Later stages of babbling begin to mold into proto-language use. This is the time when social condition becomes important. Over the course of babbling, the infant will tend to produce phonems from the ambient language set in more or less random order, to a certain degree mimicing phoneme patterns of adults. Most of this babbling will go rewarded at a constant rate, enough to encourage the continuance of babbling. However, in an application of Shakespear's infinite monkees, eventually the infant will stumble upon a phoeneme pattern that more or less matches an intelligible word of the ambient language at a time and place where it will be overheard and understood by an attending adult: a child's 'first word'. Frequently, this first word will result in the child being rewarded in some fashion.
Over the next months and years, the child will continue to be rewarded when making sounds appropriate to the ambient language and the social context, and will go unrewarded when making inappropriate sounds; making the sound 'milk' may be rewarded with the desired food item, while making the sound 'ilkm' goes unrewarded. In this way, the child's basic vocabulary is built until more complex language mechanisms begin to become employed.
Hearing language is probably helped by a similar social conditioning process. When one hears utterances, one responds with behavior (whether speech or action). When the responsive behavior is appropriate, one is rewarded. When the responsive behavior is inappropriate, one is unrewarded.
Children, too, undergo this conditioning process. When they correctly understand speech, they learn to respond appropriately and are rewarded. When speech is not correctly understood, they are unable to initiate the correct responsive behavior and go unrewarded. I feel this conditioning is integral to the language-hearing learning process.
Computers at this stage of technology are immune to social conditioning. Outside of various academic AI labs, computers are pretty much incapable of modifying their own behavior. Certainly, it is difficult to program a computer to have needs, or to recognise its needs. The presence and internal recognition of needs, and the desire and ability to have those needs met constitute the basis for the reward process of social conditioning. Once it becomes capable to reward computers, and only then, do I feel great strides will be made in the quest for decent speech recognition.
At the same time, one of the difficulties of computer speech recognition is the contextual dependency of language and the human language process. Quite a bit of error-correcting occurs in human speech by reference to the context of the utterance. If I'm talking to my doctor, and I make some sort of reference to 'elbeny', I may be speaking of my 'elboy' or my 'knee'. If I'm discussing New York geography, the same set of sounds is likely to be interpreted as 'Albany'.
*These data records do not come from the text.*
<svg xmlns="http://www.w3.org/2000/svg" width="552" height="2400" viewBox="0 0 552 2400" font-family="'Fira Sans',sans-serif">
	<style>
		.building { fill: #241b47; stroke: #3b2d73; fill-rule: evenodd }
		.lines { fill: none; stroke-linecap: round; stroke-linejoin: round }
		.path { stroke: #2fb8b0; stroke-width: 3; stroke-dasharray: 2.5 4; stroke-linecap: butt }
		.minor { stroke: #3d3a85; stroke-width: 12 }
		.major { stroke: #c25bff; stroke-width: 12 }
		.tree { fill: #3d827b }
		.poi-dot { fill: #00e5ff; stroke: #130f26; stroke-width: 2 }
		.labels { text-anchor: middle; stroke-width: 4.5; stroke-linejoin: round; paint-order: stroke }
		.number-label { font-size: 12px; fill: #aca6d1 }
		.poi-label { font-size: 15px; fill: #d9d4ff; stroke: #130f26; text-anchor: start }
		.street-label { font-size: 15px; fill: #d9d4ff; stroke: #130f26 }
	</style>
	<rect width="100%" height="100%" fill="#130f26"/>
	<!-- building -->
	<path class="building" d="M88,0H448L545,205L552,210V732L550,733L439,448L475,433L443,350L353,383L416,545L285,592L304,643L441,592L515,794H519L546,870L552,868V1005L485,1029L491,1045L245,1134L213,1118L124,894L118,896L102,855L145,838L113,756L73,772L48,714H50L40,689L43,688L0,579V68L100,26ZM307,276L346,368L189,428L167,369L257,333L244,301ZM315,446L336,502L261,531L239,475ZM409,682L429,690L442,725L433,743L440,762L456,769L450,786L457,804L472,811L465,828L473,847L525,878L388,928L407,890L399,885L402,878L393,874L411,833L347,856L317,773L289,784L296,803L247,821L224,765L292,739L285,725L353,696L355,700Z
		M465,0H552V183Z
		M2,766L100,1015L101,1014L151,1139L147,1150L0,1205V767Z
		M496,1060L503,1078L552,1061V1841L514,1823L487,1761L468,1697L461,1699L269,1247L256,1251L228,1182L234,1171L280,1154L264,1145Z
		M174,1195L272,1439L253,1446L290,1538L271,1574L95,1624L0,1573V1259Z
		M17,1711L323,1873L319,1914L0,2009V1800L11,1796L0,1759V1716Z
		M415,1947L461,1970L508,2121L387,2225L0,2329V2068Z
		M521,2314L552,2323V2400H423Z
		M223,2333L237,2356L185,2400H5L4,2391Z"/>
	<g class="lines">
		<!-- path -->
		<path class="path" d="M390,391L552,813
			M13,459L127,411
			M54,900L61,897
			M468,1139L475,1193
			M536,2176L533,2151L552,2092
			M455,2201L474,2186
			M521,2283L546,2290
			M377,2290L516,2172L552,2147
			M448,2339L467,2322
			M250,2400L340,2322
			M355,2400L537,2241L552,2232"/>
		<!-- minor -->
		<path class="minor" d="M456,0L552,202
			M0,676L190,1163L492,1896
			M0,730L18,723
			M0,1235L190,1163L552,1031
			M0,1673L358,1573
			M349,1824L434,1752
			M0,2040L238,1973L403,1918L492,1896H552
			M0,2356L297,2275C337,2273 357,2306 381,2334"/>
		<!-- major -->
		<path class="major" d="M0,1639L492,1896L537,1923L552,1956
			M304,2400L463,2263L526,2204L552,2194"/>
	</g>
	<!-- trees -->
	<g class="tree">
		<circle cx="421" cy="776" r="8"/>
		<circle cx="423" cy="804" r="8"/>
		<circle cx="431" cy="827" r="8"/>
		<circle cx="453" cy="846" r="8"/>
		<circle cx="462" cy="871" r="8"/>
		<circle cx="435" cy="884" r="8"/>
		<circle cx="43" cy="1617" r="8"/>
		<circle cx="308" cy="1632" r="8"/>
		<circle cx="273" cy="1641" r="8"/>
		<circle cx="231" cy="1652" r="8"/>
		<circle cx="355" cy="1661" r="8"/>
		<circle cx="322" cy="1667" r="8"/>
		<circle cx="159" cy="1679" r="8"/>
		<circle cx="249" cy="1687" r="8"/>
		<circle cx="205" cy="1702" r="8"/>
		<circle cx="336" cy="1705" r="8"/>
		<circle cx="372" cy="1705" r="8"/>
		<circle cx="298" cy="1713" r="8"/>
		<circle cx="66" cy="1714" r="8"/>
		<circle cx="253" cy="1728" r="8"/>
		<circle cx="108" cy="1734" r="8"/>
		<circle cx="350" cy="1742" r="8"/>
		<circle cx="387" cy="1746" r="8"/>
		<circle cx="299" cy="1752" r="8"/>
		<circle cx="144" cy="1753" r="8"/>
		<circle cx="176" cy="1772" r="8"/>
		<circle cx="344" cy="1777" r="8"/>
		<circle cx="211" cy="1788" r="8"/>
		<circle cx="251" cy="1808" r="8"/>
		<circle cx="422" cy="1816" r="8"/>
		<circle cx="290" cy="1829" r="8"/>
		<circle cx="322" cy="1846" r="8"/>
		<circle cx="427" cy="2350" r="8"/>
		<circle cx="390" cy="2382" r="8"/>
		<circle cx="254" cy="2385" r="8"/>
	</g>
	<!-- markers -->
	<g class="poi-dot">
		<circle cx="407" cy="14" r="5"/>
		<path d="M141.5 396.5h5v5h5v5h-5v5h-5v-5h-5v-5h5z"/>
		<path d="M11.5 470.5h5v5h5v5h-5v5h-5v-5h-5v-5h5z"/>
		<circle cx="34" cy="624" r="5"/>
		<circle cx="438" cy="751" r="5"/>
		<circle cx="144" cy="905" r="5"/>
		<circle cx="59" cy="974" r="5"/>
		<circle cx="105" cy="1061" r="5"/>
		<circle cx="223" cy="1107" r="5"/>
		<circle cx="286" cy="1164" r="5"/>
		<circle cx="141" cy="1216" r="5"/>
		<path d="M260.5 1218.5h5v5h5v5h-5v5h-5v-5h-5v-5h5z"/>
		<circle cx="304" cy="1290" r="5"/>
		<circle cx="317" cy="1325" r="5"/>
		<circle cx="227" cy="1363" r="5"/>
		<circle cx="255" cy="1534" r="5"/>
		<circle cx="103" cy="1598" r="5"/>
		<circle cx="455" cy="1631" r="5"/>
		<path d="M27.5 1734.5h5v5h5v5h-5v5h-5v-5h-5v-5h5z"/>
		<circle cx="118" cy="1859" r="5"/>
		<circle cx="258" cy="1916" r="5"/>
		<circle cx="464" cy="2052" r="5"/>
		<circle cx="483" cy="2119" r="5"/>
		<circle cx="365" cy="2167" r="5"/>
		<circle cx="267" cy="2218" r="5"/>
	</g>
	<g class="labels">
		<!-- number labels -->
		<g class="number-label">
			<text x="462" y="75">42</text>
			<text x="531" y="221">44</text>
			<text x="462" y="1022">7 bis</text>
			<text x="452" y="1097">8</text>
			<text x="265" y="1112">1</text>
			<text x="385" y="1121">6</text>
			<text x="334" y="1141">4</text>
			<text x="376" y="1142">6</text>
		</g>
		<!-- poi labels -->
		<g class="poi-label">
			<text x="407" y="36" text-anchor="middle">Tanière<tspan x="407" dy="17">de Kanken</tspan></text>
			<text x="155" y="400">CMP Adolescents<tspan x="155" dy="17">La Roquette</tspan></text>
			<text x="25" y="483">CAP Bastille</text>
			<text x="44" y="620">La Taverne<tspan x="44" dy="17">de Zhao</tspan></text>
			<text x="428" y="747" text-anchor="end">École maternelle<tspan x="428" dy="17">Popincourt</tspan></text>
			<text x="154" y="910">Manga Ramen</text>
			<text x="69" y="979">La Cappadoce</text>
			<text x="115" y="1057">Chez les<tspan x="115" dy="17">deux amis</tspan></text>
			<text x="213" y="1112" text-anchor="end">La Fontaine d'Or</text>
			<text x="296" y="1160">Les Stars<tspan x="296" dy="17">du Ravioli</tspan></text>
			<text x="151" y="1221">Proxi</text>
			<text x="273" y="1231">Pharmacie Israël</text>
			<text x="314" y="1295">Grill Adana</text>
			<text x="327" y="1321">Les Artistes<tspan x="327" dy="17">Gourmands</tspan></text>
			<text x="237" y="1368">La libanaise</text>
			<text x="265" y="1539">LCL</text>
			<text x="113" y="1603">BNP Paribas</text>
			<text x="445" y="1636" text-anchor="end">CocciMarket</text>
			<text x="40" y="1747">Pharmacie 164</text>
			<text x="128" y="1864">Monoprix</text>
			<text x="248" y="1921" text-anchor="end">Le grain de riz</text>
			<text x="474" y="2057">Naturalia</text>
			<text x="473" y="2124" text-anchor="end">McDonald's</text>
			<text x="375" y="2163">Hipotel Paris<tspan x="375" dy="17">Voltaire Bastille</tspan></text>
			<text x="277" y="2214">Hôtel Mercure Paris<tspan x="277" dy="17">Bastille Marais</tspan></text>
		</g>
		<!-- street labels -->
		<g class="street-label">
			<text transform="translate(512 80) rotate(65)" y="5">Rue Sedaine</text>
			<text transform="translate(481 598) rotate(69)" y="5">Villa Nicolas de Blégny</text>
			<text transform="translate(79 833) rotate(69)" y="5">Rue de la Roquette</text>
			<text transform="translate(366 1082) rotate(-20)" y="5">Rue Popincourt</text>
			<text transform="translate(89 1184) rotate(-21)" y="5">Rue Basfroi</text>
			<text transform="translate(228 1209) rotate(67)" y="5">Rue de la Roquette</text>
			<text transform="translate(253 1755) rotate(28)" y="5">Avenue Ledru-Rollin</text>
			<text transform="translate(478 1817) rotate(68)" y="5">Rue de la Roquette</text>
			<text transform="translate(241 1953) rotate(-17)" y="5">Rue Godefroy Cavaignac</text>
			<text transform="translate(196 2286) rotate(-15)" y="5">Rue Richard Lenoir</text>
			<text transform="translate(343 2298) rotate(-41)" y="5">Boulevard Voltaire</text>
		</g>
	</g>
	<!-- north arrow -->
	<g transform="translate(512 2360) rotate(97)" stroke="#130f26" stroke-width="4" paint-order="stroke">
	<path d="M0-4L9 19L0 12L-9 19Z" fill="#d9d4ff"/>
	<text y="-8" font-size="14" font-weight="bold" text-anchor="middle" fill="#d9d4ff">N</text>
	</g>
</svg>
Computers, at this point, are mostly incapable of making such judgements. They are less able to refer to context, and are unaware of all of the different contexts in which a native human language user is capable of drawing upon. This is another barrier to computer speech recognition.

Googlebombing for a cause: 


Lord Carnifex said...

Although the human speech recognition apparatus doesn't always work that well, either.

Anonymous said...

Especially if you are deaf in one ear and can't hear out of the other.
There is a very nice video, unfortunately posted on Facebook, of your niece saying the word 'turtle'. Too bad I can't share it with you.
Have you read about recent research that shows that newborns cry in the rhythm of the language they heard in utero?

phaedrus said...

Which reminds me that its time to restart on trying to learn a bit of conversational German to help the next biological "computer" in the household have a bit more to work with.